▶ Required work:
1: Answer these from the forum thread about Greplin, one answer a line, marked the same way:
(a) To which company does aik compare Greplin's amount of power?
(b) What link does jamii post?
(c) On what date is the final comment by alnayyir posted?
2: Please list every distinct username that appears in the forum thread about Greplin.
3: Write the next comment in the forum thread about Greplin, following on from its last comment.

▶ Selected extract:
━━━━━━
Is it fair to say that the size of the "private" web (what Greplin aims to index) is, in aggregate, larger than the public web? And are there any amazing things that become possible once you've indexed a large portion of that private web?

aik · on April 28, 2011

Good question. With my understanding, being that Greplin has access to all private information, they have an incredible amount of power -- in fact more than Google who just has one/two aspect(s) (albeit large ones). Just for the sake of privacy, imagine Greplin agreeing to giving up private user information to the gov't, just like all these other companies? They'd have access to everything.

Scares me a bit too much to sign up for the convenience.

alnayyir · on April 28, 2011

Want one you can deploy privately?

aik · on April 28, 2011

Yes very much so.

jamii · on April 28, 2011

Ahem - https://github.com/quartzjer/Locker

alnayyir · on May 1, 2011

This gets mentally filed under the same category as, "you should be checking to see if a library does it for you before you start coding".
━━━━━━
▶ Information shown:
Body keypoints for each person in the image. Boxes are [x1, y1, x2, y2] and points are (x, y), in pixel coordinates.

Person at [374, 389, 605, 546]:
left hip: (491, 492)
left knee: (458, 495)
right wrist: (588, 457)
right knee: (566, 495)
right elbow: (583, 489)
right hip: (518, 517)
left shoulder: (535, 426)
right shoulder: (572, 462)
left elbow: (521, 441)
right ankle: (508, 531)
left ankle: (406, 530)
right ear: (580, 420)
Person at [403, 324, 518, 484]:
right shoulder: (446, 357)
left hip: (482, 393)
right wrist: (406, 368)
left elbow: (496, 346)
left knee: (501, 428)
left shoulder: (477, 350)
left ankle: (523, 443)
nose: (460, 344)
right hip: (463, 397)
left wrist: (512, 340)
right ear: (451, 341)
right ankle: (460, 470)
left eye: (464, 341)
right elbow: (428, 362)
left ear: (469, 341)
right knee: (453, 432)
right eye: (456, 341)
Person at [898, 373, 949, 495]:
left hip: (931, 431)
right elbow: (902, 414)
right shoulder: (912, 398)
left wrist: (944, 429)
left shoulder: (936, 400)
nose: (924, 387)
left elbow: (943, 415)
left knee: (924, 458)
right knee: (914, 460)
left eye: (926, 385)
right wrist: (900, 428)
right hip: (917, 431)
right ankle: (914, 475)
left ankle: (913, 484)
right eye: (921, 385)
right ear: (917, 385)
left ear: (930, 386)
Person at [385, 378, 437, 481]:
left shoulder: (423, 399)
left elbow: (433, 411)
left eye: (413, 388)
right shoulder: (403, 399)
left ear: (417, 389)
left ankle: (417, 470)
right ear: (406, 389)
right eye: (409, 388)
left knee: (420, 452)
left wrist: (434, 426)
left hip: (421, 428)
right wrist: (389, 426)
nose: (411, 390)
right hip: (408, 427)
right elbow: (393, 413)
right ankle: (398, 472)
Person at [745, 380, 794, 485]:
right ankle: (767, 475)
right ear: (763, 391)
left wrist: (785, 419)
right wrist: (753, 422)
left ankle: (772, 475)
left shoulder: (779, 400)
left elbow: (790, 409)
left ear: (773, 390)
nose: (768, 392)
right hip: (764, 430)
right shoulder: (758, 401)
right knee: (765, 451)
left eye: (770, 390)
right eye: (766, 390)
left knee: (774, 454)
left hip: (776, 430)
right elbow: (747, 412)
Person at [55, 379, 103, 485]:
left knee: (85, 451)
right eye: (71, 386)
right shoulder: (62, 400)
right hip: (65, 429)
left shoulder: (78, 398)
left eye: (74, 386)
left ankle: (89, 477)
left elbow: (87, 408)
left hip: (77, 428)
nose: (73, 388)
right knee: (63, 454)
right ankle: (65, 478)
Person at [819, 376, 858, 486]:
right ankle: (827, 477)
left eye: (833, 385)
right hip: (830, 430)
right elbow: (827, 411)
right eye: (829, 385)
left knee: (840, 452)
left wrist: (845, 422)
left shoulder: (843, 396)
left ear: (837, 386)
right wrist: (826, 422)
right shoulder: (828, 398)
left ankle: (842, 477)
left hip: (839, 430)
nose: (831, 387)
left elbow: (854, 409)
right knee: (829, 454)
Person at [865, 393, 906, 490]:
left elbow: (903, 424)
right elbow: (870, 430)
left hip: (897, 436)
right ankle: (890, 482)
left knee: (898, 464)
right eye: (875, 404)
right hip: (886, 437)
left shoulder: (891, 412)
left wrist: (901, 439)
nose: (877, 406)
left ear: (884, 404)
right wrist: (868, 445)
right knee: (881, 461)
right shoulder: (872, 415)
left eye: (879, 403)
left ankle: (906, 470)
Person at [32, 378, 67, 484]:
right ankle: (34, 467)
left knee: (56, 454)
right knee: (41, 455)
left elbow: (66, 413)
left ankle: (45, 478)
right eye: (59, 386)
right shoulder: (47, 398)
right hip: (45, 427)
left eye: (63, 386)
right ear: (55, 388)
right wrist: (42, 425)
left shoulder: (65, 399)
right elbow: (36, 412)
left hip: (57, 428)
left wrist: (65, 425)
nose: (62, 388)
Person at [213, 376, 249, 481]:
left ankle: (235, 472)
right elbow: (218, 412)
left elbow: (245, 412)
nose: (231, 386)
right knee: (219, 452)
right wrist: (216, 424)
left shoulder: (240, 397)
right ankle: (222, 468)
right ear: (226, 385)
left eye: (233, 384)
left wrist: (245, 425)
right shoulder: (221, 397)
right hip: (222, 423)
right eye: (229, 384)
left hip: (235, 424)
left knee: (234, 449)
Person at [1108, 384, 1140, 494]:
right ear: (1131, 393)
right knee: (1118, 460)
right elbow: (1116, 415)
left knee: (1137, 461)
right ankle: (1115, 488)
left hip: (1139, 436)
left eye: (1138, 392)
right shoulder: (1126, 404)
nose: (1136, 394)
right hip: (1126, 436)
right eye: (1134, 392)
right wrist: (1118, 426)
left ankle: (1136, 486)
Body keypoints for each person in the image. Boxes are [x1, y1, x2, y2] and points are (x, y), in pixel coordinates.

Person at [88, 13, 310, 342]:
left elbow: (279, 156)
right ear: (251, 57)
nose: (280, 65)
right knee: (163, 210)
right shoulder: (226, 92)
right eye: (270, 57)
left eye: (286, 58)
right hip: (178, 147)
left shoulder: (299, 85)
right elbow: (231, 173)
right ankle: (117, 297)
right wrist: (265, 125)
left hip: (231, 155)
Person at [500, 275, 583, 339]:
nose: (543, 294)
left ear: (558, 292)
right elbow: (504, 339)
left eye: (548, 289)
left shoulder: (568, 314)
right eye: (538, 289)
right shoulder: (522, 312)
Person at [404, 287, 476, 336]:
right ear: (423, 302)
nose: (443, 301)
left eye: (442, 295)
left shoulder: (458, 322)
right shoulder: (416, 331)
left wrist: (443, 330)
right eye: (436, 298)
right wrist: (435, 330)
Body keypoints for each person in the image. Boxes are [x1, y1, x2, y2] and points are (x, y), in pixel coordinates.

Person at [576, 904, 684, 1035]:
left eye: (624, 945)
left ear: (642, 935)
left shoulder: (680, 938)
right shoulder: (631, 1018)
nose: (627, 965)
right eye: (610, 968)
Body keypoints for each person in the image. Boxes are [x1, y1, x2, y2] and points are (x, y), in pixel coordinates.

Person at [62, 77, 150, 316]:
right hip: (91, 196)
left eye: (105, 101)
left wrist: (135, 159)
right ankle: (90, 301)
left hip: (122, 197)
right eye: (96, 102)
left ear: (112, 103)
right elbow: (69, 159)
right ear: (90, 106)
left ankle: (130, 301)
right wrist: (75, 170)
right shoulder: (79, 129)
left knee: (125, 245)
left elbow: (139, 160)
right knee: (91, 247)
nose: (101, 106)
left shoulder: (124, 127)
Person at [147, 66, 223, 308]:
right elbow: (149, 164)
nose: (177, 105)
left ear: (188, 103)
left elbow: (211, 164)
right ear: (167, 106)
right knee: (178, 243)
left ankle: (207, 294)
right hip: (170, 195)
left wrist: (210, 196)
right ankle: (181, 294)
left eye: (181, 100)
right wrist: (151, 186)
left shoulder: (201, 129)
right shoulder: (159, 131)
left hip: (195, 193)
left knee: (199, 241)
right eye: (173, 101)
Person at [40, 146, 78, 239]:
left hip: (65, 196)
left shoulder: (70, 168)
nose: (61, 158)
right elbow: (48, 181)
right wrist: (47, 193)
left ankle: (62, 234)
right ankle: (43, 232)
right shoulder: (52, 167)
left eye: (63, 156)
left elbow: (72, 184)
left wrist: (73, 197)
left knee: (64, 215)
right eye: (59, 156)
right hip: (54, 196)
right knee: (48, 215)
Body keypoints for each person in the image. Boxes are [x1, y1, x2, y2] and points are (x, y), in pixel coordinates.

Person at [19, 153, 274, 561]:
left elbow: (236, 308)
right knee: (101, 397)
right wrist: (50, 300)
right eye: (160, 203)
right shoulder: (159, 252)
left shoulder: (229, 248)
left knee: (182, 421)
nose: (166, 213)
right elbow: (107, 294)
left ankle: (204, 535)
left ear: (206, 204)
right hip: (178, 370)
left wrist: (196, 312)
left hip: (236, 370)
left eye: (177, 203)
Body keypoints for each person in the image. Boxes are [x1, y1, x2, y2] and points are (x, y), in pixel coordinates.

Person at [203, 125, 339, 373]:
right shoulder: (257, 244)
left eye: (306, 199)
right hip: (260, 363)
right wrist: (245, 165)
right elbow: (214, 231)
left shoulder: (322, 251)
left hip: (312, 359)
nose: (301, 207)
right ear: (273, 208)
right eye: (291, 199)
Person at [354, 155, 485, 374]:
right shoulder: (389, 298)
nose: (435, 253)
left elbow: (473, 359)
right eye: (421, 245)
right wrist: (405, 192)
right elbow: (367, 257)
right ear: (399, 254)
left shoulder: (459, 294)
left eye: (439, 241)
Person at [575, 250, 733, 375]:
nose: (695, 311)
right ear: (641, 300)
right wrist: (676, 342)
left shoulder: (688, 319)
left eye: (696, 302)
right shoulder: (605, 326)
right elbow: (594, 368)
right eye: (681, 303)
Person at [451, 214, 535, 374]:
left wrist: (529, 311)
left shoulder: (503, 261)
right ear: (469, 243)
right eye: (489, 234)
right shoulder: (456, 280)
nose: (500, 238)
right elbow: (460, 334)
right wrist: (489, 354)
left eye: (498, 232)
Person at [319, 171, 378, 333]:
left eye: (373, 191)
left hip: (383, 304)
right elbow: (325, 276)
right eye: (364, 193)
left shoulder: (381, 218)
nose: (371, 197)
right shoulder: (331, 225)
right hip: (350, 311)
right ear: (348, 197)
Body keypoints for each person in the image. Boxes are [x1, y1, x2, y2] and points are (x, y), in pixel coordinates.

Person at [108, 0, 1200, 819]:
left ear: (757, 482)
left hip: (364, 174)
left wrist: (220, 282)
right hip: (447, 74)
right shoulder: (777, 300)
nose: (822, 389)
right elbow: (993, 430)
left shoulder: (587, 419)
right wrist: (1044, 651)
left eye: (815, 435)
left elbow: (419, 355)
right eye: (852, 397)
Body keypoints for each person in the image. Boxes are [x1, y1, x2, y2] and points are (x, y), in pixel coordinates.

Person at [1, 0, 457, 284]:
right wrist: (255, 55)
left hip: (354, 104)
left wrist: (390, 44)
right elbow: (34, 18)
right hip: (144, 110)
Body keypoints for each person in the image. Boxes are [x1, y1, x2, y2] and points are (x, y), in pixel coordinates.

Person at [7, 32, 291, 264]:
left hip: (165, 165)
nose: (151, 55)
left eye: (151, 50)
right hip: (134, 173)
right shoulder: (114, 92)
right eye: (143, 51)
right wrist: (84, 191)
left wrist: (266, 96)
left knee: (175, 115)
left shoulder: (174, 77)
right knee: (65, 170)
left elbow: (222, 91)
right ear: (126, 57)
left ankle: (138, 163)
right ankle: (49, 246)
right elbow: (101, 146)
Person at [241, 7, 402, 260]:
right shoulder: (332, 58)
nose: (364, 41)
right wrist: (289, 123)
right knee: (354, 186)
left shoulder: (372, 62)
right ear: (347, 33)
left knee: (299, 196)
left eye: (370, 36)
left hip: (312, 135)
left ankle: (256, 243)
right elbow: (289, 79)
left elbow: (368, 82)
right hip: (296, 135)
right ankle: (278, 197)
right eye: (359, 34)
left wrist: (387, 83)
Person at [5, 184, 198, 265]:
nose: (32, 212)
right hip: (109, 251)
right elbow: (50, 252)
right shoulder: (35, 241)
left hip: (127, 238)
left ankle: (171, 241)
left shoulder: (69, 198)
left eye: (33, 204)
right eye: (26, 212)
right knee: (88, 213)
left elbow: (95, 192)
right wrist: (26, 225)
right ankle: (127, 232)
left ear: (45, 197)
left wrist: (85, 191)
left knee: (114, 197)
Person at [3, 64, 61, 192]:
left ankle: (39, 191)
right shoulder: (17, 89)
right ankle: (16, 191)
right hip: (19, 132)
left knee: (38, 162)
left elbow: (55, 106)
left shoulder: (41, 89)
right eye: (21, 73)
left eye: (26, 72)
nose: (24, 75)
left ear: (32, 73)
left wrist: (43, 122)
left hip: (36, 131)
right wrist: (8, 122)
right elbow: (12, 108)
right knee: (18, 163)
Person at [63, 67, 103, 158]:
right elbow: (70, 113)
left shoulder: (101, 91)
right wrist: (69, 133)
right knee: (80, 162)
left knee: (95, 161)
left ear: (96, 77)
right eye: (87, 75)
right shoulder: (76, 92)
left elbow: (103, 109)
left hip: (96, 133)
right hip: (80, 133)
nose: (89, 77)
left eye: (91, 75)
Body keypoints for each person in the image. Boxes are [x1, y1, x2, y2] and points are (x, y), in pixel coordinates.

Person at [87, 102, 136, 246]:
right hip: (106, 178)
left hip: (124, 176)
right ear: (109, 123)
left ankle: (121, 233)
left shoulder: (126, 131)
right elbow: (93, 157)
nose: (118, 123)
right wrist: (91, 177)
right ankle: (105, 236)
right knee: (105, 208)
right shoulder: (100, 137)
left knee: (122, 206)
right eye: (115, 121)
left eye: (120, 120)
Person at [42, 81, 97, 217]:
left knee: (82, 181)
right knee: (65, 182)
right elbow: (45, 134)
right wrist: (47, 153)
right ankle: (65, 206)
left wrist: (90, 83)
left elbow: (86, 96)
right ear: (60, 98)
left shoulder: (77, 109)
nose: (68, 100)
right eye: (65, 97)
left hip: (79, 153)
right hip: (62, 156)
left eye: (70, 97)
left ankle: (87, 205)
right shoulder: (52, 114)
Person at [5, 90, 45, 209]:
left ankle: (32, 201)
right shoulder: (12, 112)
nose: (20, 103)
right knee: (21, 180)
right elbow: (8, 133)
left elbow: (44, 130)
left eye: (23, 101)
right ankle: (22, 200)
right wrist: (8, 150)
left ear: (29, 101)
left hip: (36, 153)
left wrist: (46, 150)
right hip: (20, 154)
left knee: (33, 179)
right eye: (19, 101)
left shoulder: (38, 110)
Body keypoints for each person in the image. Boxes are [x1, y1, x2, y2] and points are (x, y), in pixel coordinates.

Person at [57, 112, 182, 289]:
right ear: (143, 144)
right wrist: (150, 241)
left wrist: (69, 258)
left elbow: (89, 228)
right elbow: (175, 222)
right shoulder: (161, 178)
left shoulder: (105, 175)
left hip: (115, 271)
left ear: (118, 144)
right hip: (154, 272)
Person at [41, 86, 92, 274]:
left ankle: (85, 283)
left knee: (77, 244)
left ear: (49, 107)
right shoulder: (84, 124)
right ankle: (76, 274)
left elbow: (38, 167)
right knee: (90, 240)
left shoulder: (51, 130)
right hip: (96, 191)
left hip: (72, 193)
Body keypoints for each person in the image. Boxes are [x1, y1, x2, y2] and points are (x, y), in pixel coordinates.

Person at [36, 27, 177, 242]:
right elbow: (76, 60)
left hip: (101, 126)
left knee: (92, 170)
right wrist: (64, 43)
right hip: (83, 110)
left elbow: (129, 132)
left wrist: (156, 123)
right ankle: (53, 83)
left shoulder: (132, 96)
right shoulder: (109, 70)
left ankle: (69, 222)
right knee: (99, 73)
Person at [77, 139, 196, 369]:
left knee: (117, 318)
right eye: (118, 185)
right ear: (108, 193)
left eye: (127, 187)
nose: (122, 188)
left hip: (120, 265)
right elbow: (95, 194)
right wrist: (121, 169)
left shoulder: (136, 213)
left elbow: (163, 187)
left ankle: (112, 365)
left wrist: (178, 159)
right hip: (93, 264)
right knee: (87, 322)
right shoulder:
━━━━━━
▶ Responses for each task:
1:
(a) Google
(b) https://github.com/quartzjer/Locker
(c) May 1, 2011

2: aik, alnayyir, jamii

3:
Tibbes · on April 28, 2011

I'm guessing that: a "document" on Twitter is a single tweet; a "document" on Facebook is a wall-post or equivalent; a "document" on GMail is an e-mail; a "document" on Google Calendar is an appointment.

Therefore, the comparison with Google’s web-wide index in 2001 is a little misleading (in terms of the amount of data), given that the average size of a web-page is greater than all of these.

Of course average size of a file on Dropbox is likely to be larger than a webpage. I wonder what percentage of those 1.5 billion documents are files on Dropbox.

tsycho · on April 28, 2011

greplin doesn't index content within files on dropbox, just the filenames.

I am building a startup that does that i.e. it indexes your doc/pdf files (more formats coming), and allow you to instantly search through them. It's called grepfiles.com, but is in very early stage (pre-alpha), so go easy on it since I am not sure how well it scales. Mail me at mail@asif.in if you have any feedback. Would really appreciate it.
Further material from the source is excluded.